Dear son, quite a Saturday! Phones and Internet were gone all day after about 9 am, up to the time we went to bed; back now this morning. We got a stunning gold in the Games. Hasely Crawford is no longer alone. Toco boy won. Now they can build a stadium in Toco and name it after him. Maybe a plane too. I hope the politicians do not spoil him. Bet he was breastfed and grew up on ground provisions and fresh fish and ran around barefoot all day. An upset bronze. Sorry for the Canadian cousins and it was a marginal decision. Seems to me that in the 400-metres relay male, the Brits ran out of lane too. Nothing happened to them. It all started with rain, sweet early morning rain. Not any more. We got flooded out. When the flooding started it was very, very fast and although I was up from about 4.30, checking on the dogs and so on, when the water began creeping in at 6 am it literally followed me into the house, from the river, the road and the garden. Uncle Jonny was in the back room and by the time Granny called him, the water was lapping his feet. Water was up to my knees in the family room, up to my waist in the road. The pool disappeared and so did Madame, who walked into it and I had to pull her out one-time.

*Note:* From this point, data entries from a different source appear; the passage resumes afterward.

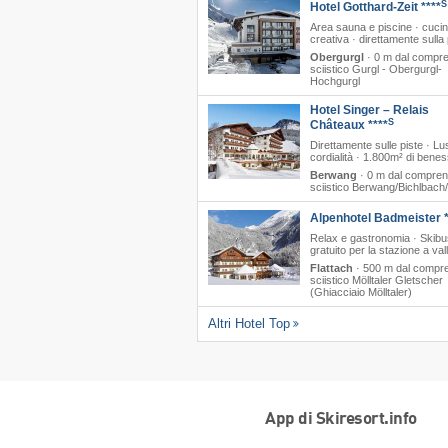
S
Hotel Gotthard-Zeit ****
Area sauna e piscine · cuci
creativa · direttamente sulla 
Obergurgl
·
0 m dal compre
sciistico Gurgl - Obergurgl-
Hochgurgl
Hotel Singer – Relais
S
Châteaux ****
Direttamente sulle piste · L
cordialità · 1.800m² di bene
Berwang
·
0 m dal compren
sciistico Berwang/​Bichlbach
Alpenhotel Badmeister *
Relax e gastronomia · Skibu
gratuito per la stazione a val
Flattach
·
500 m dal compr
sciistico Mölltaler Gletscher
(Ghiacciaio Mölltaler)
Altri Hotel Top
App di Skiresort.info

By 6.30 we had set a level at which we were going to evacuate, bags filled with valuables, and we had decided that as the first boy it was up to me to carry the mudder on my back to “high ground,” which was by Father Grey’s former house, 50 feet up the road. Didn’t realise the slope in the valley was so great. People down at the end of the street, next to the river, had to run with dogs, children and valuables at about 6.30 in the morning. Their houses are a mess, filled with mud; furniture and mattress outside on the lawn. Vanessa and Rachel next door lost their cars, which were parked in the street, and various people lost some electrical appliances. Apart from water damage to furniture and mud, mud everywhere, we are fine, tired and sore. Granny was great and worked steadily for the entire morning, mopping and sweeping. She just told me her legs are hurting a bit, which is good for her. Nats came over in her Wellingtons and shorts and stayed all day; no flooding in her part of Santa Cruz. Val came too and refused to go home until the house was in some sort of order. You-know-who claimed “asma” as his excuse for not appearing.

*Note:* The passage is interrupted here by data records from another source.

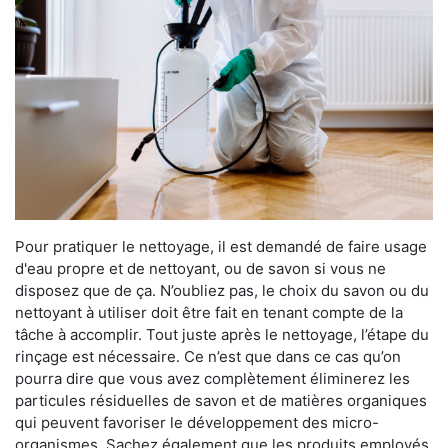
Pour pratiquer le nettoyage, il est demandé de faire usage
d'eau propre et de nettoyant, ou de savon si vous ne
disposez que de ça. N’oubliez pas, le choix du savon ou du
nettoyant à utiliser doit être fait en tenant compte de la
tâche à accomplir. Tout juste après le nettoyage, l’étape du
rinçage est nécessaire. Ce n’est que dans ce cas qu’on
pourra dire que vous avez complètement éliminerez les
particules résiduelles de savon et de matières organiques
qui peuvent favoriser le développement des micro-
organismes. Sachez également que les produits employés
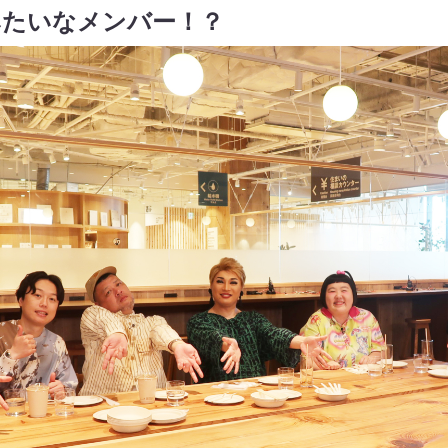
みたいなメンバー！？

Two deaths, collapsed shacks on the hillsides (there’s almost as much weeping on TV as in the Thirtieth Olympiad, the “Weeping Games”), loads of people without liveable houses and pompous administrators in caps pretending to be giving orders is the order of the day. We were lucky the rain stopped when it did and allowed the river to subside. The water then disappeared as quickly as it ap-peared. Was there a block at the mouth? Seems to me that the last time the river was dredged was when John Humphrey was Minister of Works. Plenty rain that year but no flooding for many years. Perhaps there will be a commission of enquiry into why the former minister did not do his job. As usual he will have lots of excuses. I don’t know what more proof anyone needs that the destruction of the hillsides plays a role in the periodic flooding. There are landslides visible to the naked eye on both sides of the hills that surround the valleys called Diego Martin and Petit. No doubt the politicians will continue to attack each other whilst allowing their friends to build on the hills, after discretely burning down a bit of land—at twilight of course; that’s when “spontaneous” combustion takes place here. Trade unionists and UWI lecturers will support the poorer brethren in their efforts to have a lil house and a piece of land with an informal connection to T&TEC, and the middle class will continue to be squeezed between the rich and mighty and the poor poor. The best thing to come out of this is the way the neighbourhood came together. Chris saved the rat dog next door as he was being swept away. Everyone was out within minutes of the flooding having subsided, and for once, as should be, there was talk and laughter in the road. Derrick lent me his pump to empty water. Mike got his people to clean the mud from driveways. Everyone chipped in. Perhaps what happened is a sign of things to come. A little disaster, no matter how dreadful and saddening, may prepare us for something larger. I hope not. I hope it never happens again, but we came through this better than expected.